/ Modified apr 28, 2016 8:31 p.m.

Minimal El Niño Rains Create Prime Conditions for Wildfire

Dry vegetation and blowing winds increase risk for hazardous dust storms.

U.S. Forest Service



There have been seven strong El Niños in the past 65 years. With each of the first six, Southern Arizona received about double its normal rainfall.

This winter was the seventh, and the only time a strong El Niño brought below-average winter rains.

"The associated pattern in the jet stream and the atmospheric response to those ocean temperatures was a little different than what we've had in the past," said Ken Drozd, a meteorologist with the National Weather Service office in Tucson.

That response sent rain storms to Texas and other states along the Gulf of Mexico.

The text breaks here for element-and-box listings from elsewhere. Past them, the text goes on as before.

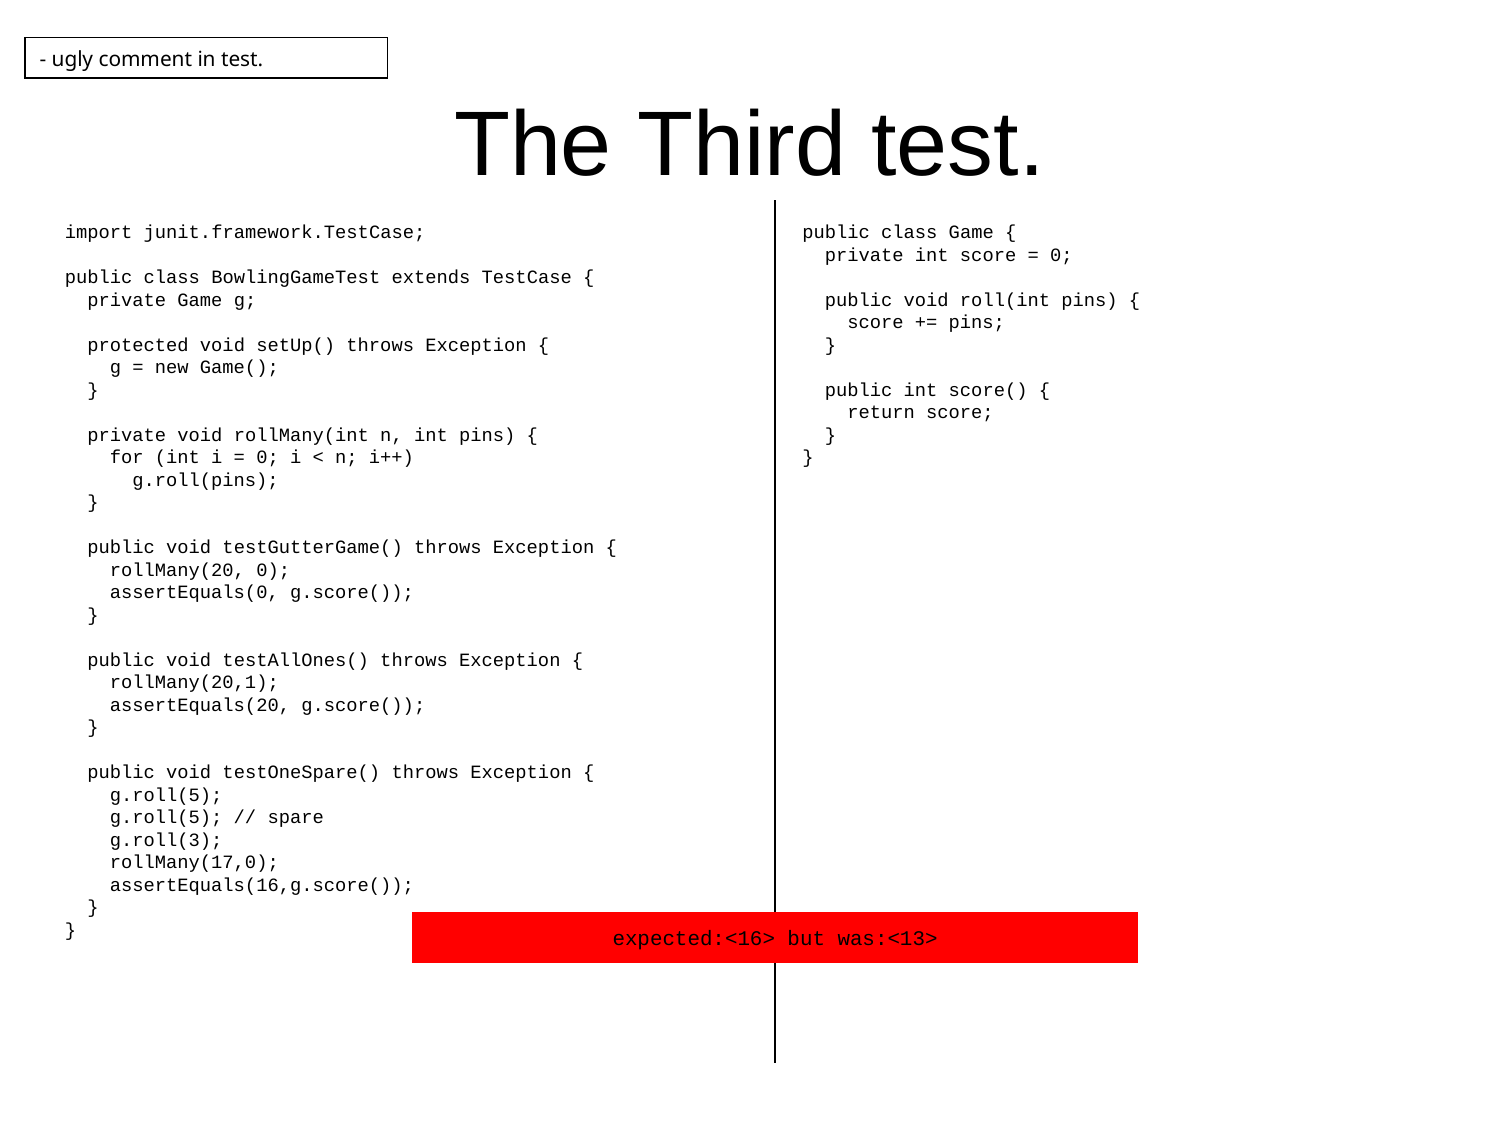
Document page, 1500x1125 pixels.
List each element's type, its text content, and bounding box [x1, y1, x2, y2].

text_box public class Game { private int score = 0; public void roll(int pins) { score += pins; } public int score() { return score; } } [787, 212, 1451, 498]
title The Third test. [75, 45, 1426, 233]
text_box - ugly comment in test. [24, 37, 388, 78]
text_box import junit.framework.TestCase; public class BowlingGameTest extends TestCase { private Game g; protected void setUp() throws Exception { g = new Game(); } private void rollMany(int n, int pins) { for (int i = 0; i < n; i++) g.roll(pins); } public void testGutterGame() throws Exception { rollMany(20, 0); assertEquals(0, g.score()); } public void testAllOnes() throws Exception { rollMany(20,1); assertEquals(20, g.score()); } public void testOneSpare() throws Exception { g.roll(5); g.roll(5); // spare g.roll(3); rollMany(17,0); assertEquals(16,g.score()); } } [50, 212, 713, 948]
text_box expected:<16> but was:<13> [412, 912, 1138, 963]
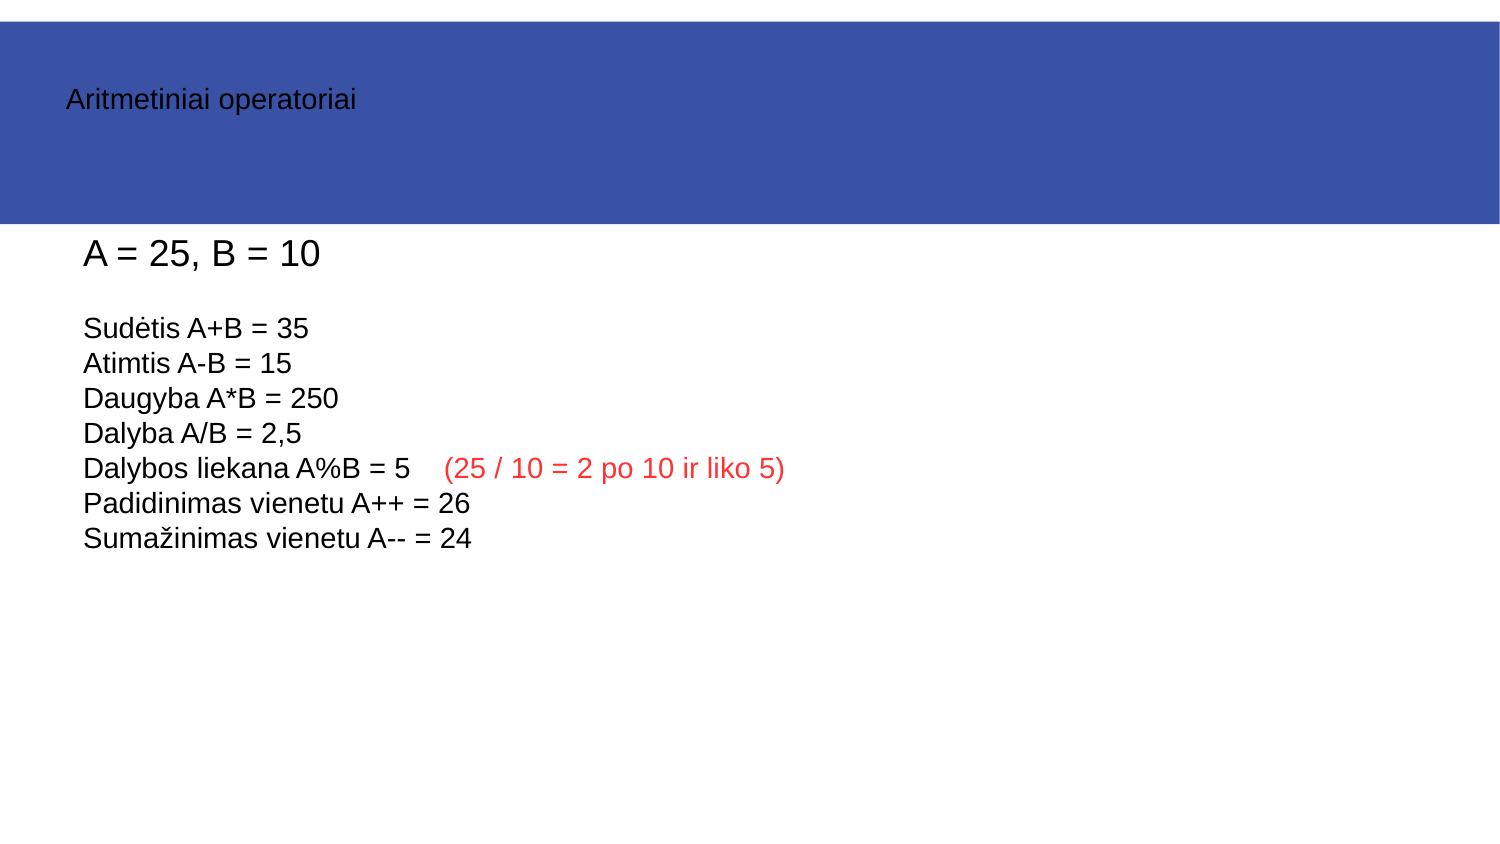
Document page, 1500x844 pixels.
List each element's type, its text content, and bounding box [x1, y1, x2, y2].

As a result, instead of receiving strong storms throughout the winter, Tucson was hit by one strong storm in December and stayed relatively dry through March.

The late 2015 rains were enough to ease drought conditions in the area for some months.

Now, dry conditions are returning and bring concerns for wildfire and dust storms.

“With it getting drier and with April and May being usually fairly windy for us and quite warm and dry, we could certainly have some fire weather issues,” Drozd said.

Drozd said blowing dust is also an issue during the windy spring months. Dust storms can cause low visibility on the roads, and lead to breathing difficulties for those with respiratory issues.